- [Work required] Where in the material does the word "Update" appear? Copy each line that has it.
※ ※ ※
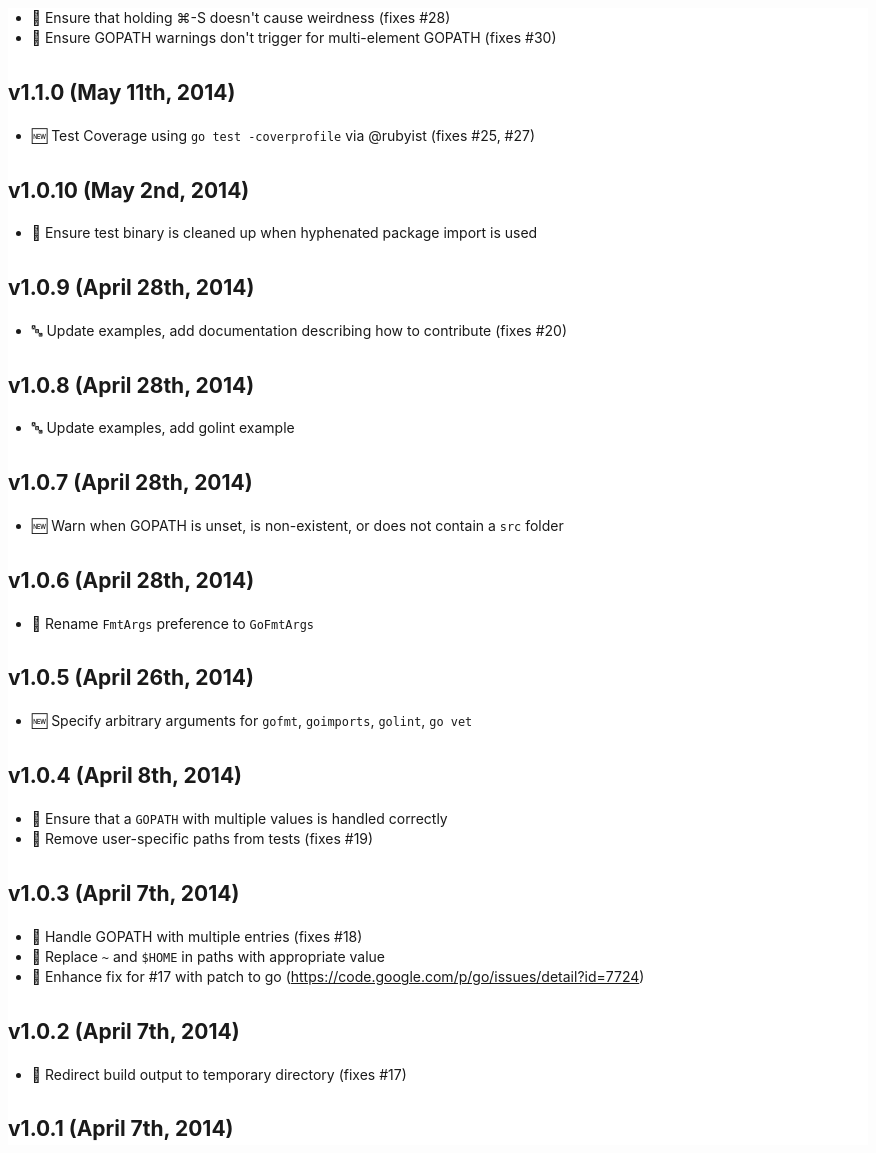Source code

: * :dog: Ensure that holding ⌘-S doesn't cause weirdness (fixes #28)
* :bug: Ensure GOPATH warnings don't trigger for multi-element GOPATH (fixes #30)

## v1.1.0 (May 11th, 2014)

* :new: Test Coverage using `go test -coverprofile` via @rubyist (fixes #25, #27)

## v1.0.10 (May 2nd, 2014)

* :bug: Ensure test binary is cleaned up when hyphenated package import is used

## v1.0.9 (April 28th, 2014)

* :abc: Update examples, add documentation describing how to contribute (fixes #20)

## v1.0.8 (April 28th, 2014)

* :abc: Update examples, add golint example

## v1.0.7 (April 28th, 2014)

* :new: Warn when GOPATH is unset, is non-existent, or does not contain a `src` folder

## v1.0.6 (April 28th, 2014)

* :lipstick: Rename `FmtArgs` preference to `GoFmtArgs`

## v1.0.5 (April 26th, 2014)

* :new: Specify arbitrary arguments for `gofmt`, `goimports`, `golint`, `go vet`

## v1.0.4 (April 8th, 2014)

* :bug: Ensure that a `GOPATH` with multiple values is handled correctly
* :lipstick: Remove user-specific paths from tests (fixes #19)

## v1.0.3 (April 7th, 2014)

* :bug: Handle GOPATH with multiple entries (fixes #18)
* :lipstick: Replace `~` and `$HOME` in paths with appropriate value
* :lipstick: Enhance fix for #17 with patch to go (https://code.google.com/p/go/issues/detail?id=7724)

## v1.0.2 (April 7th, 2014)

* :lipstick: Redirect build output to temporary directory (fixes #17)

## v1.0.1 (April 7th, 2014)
※ ※ ※
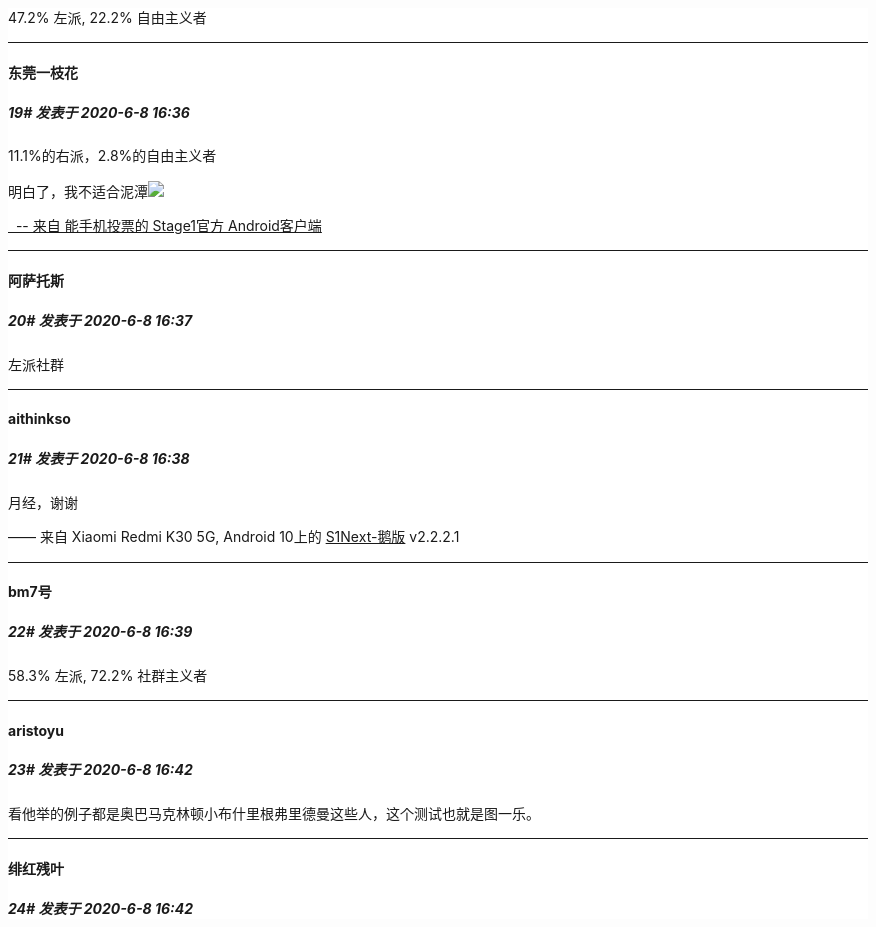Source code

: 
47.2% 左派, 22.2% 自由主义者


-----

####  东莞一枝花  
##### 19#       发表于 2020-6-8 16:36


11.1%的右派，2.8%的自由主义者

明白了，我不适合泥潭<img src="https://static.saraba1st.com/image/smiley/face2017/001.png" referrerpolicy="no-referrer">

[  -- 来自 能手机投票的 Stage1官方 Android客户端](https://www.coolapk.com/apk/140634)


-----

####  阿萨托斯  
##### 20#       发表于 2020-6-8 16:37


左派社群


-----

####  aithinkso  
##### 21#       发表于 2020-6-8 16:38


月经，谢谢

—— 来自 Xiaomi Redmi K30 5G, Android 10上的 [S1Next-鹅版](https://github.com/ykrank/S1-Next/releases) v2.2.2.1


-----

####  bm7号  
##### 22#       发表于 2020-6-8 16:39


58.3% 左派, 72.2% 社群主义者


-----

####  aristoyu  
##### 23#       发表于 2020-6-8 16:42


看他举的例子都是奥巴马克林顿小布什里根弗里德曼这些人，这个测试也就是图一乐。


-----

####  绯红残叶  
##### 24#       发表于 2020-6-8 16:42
※ ※ ※
- [Exercise output]
* :abc: Update examples, add documentation describing how to contribute (fixes #20)
* :abc: Update examples, add golint example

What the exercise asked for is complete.